You could swap this out for Flask or whatever. I won’t mind.
Next I define another container in our
Dockerfile that I use for serving (same example again):
FROM tiangolo/uvicorn-gunicorn-fastapi:python3.7 as base FROM base AS train # ... Rest of training dockerfile # Now for the serving container FROM base COPY requirements.txt . RUN pip install -r requirements.txt COPY --from=train predictions.pkl . COPY main.py .
This is a multi-stage Dockerfile which incorporates both our training and serving containers. The serving container copies the training artefacts from the training build and pastes them into a location that is expected by the
Building and Deploying Your Container
Building is as simple as doing a
docker build -t myimage .. That should kick off the training, copy the results over to your serving container and result in a built serving container without all the fluff necessary for training. You can add that to your CI/CD pipeline, Gitlab’s AutoDevOps pipeline or, dare I say it, build it locally and push it manually to a container registry.
Deploying your container is entirely dependent on your tech stack. It could be as simple as a
docker run -d -p 8080:80 myimage. And it will be right there, with your API documentation served on
http://localhost:8080/docs. Or you could use that container in a Kubernetes KNative manifest for full on serverless machine learning deployments.
Either way, I hope you agree that this massively simplifies deployment. You have no excuse not to publish your models!

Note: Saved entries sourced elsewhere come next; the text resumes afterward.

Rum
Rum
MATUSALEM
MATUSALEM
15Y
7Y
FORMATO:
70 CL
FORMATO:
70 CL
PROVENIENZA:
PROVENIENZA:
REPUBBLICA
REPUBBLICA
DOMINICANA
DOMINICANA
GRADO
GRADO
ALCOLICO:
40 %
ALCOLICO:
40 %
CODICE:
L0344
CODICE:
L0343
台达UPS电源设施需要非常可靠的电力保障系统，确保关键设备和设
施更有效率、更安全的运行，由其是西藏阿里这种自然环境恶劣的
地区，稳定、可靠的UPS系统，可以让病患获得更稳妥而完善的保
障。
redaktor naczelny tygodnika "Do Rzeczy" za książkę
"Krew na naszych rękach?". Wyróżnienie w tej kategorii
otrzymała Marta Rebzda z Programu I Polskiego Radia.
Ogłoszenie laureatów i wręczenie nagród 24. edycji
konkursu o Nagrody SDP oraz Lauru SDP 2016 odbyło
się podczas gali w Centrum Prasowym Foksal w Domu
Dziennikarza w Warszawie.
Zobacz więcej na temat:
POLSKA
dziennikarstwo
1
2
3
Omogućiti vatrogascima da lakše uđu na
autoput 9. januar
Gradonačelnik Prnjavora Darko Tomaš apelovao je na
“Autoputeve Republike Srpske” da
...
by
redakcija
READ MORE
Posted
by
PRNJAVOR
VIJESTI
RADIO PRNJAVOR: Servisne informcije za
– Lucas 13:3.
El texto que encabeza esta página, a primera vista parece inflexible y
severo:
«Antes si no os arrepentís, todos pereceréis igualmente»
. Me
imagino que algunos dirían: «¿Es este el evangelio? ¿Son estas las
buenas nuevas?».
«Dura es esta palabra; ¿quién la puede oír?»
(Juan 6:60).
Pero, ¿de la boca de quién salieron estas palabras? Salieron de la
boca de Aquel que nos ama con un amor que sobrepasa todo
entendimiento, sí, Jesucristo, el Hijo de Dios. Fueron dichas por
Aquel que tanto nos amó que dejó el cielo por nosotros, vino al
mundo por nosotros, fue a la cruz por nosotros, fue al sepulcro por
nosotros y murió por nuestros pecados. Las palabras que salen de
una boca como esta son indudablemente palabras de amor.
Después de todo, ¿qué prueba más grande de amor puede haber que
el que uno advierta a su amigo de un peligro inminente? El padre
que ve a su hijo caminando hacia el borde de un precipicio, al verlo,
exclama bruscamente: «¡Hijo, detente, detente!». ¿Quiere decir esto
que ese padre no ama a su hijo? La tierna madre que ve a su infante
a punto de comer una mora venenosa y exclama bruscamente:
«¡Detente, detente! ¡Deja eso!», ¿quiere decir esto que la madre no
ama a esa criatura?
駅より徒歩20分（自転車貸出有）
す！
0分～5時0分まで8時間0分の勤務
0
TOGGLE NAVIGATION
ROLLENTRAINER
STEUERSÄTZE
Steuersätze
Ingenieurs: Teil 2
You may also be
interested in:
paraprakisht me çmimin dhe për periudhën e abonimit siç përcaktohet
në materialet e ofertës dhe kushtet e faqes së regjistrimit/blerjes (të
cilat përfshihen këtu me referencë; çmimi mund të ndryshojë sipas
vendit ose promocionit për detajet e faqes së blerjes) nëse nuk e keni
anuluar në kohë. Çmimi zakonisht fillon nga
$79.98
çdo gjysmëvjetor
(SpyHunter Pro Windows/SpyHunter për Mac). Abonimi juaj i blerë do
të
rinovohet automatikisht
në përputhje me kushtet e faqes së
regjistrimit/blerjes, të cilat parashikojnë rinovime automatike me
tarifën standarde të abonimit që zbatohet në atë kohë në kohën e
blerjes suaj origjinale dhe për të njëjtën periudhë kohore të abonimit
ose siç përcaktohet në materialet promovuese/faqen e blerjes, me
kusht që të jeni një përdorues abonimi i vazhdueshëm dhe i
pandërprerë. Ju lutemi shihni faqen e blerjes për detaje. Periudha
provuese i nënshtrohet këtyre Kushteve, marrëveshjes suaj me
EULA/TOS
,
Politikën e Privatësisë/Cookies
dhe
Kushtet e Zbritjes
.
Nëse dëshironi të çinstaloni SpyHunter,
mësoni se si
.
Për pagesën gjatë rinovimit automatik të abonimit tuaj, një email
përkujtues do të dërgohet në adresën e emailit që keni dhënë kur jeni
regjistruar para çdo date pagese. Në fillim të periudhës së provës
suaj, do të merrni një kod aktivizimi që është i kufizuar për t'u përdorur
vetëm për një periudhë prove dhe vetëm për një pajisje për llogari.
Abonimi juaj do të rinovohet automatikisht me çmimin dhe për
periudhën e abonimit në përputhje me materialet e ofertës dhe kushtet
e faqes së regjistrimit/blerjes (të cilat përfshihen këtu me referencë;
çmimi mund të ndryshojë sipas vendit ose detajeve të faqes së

Extensions and/or Future Ideas
My goal was simplicity, so I neglected to mention a few things you need to watch out for:
- If you have high computational needs for training, for example if you’re training a Deep Learning model, then you’ll need to think about where you are doing the training. Because a free CI/CD services is either a) not going to be powerful enough or b) you’ll run out of free run-time in no time at all.
- Testing is particularly important when automating machine learning builds. I skipped any mention of it to simplify the build process. But bear in mind the necessity. If you’re building a model that’s going to be used by a single person once a month, then it’s probably easier to have a simple on-call model.
- Creating a resilient deployment is not much harder than what I have done here, because the container is immutable. Feel free to scale the container across regions/availability zones to match your SLAs.
- Adding monitoring/tracing/alerting isn’t hard, but will require work depending on your stack. I’d recommend building a new base container that contains some automatic middleware to add all of these things, so everyone else gets it for free. Or maybe you can build a library that adds it automatically!
- Take care with your REST APIs. Read up on building great APIs so that you don’t get swamped under a nest of your own urls.